On Tue, 24 May 2022 at 09:36, Tom Lane <tgl@sss.pgh.pa.us> wrote:
>
> David Rowley <dgrowleyml@gmail.com> writes:
> > Handy wavy idea: It's probably too complex for now, and it also might
> > be too much overhead, but having GenerationPointerGetChunk() do a
> > binary search on a sorted-by-memory-address array of block pointers
> > might be a fast enough way to find the block that the pointer belongs
> > to. There should be far fewer blocks now since generation.c now grows
> > the block sizes. N in O(log2 N) the search complexity should never be
> > excessively high.
>
> > However, it would mean a binary search for every pfree, which feels
> > pretty horrible. My feeling is that it seems unlikely that saving 8
> > bytes by not storing the GenerationBlock would be a net win here.
>
> I think probably that could be made to work, since a Generation
> context should not contain all that many live blocks at any one time.
I've done a rough cut implementation of this and attached it here.
I've not done that much testing yet, but it does seem to fix the
performance regression that I mentioned in the blog post that I linked
in the initial post on this thread.
There are a couple of things to note about the patch:
1. I quickly realised that there's no good place to store the
sorted-by-memory-address array of GenerationBlocks. In the patch, I've
had to malloc() this array and also had to use a special case so that
I didn't try to do another malloc() inside GenerationContextCreate().
It's possible that the malloc() / repalloc of this array fails. In
which case, I think I've coded things in such a way that there will be
no memory leaks of the newly added block.
2. I did see GenerationFree() pop up in perf top a little more than it
used to. I considered that we might want to have
GenerationGetBlockFromChunk() cache the last found block for the set
and then check that one first. We expect generation contexts to
pfree() in an order that would likely make us hit this case most of
the time. I added a few lines to the attached v2 patch to add a
last_pfree_block field to the context struct. However, this seems to
hinder performance more than it helps. It can easily be removed from
the v2 patch.
In the results you can see the PG14 + PG15 results the same as I
reported on the blog post I linked earlier. It seems that for
PG15_patched virtually all work_mem sizes produce results that are
faster than PG14. The exception here is the 16GB test where
PG15_patched is 0.8% slower, which seems within the noise threshold.
David

* [Material provided]:

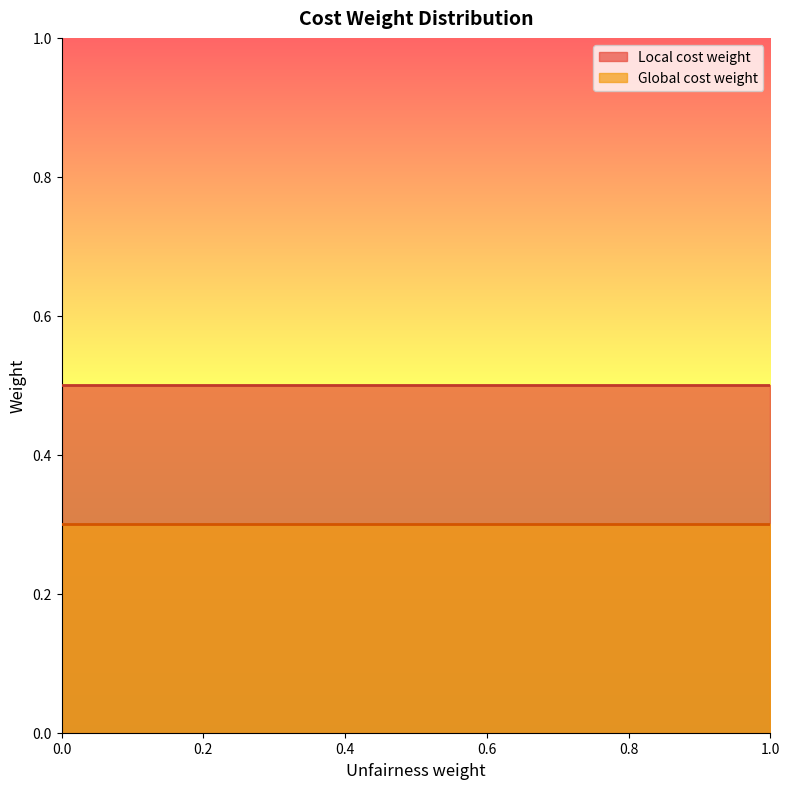

Which series has the largest total across all categories?

Local cost weight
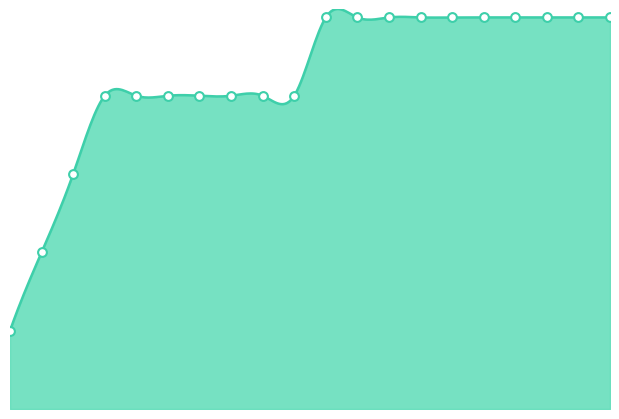

Which series contains the lowest Y value?

AC370000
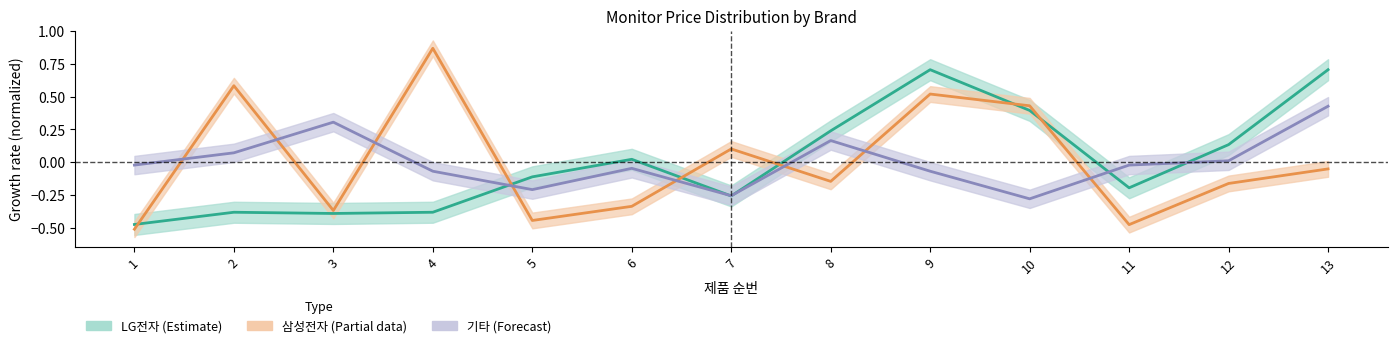

The value of LG전자 at 2 is -0.4. True or false?

True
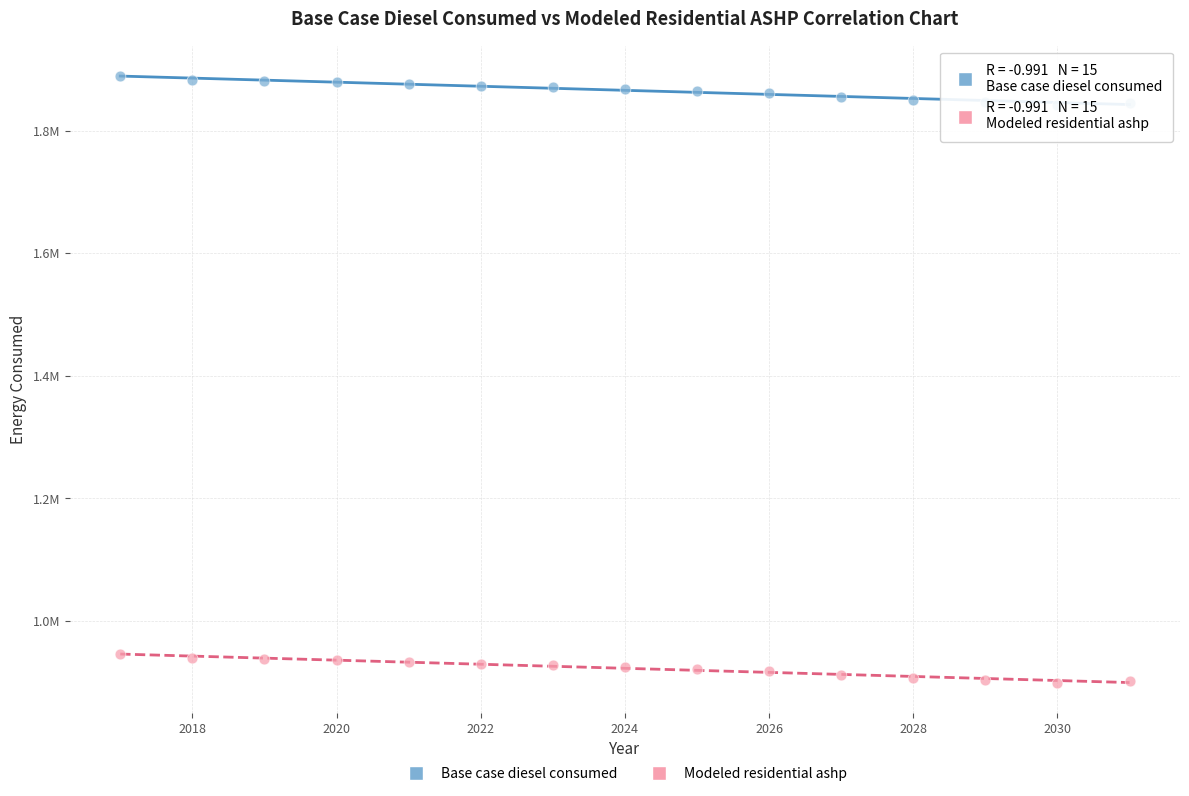

What are all the series names shown in the legend?

Base case diesel consumed, Modeled residential ashp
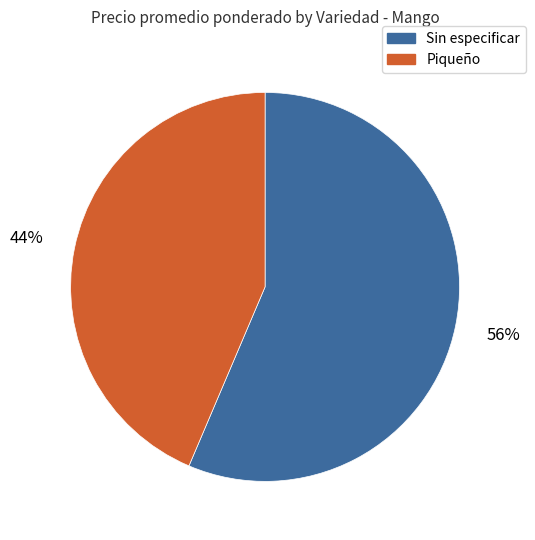

What percentage is the Sin especificar slice, to the nearest percent?

56%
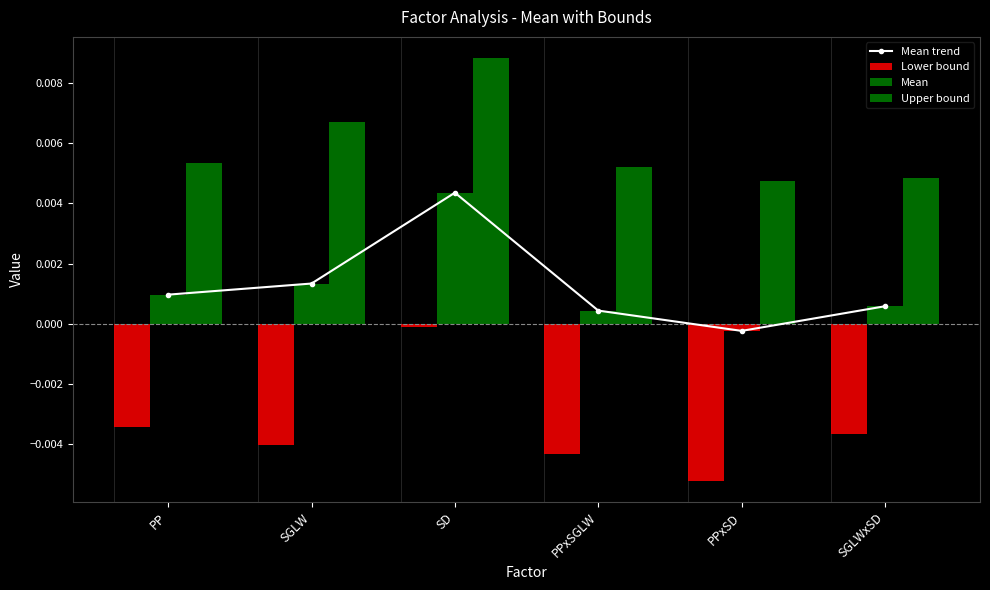

At how many categories does at least one series exceed 0?

6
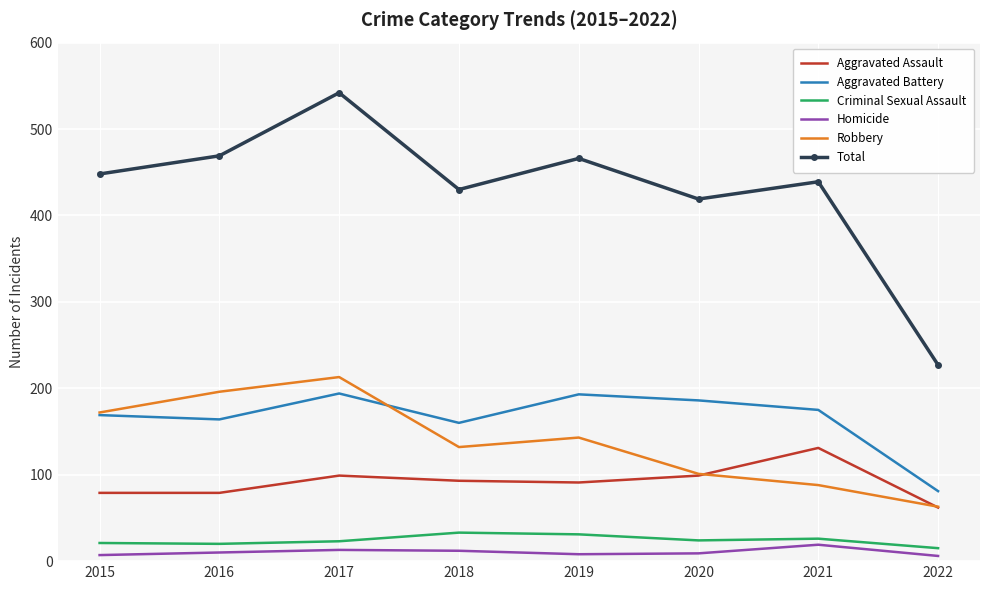

Is it true that Total equals 127 at 2022?

False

* [Required work]:
Decide whether each statement agrees with the mailing list message, answering yes or no and quoting the words that settle it: 1. Adding the last_pfree_block field improved performance. 2. The patch allocates the sorted array of GenerationBlocks with malloc(). 3. In the 16GB test, PG15_patched ran faster than PG14. Answer using only the mailing list message, not the data.

* [Solution to this exercise]:
1. No: "However, this seems to hinder performance more than it helps."
2. Yes: "In the patch, I've had to malloc() this array"
3. No: "The exception here is the 16GB test where PG15_patched is 0.8% slower"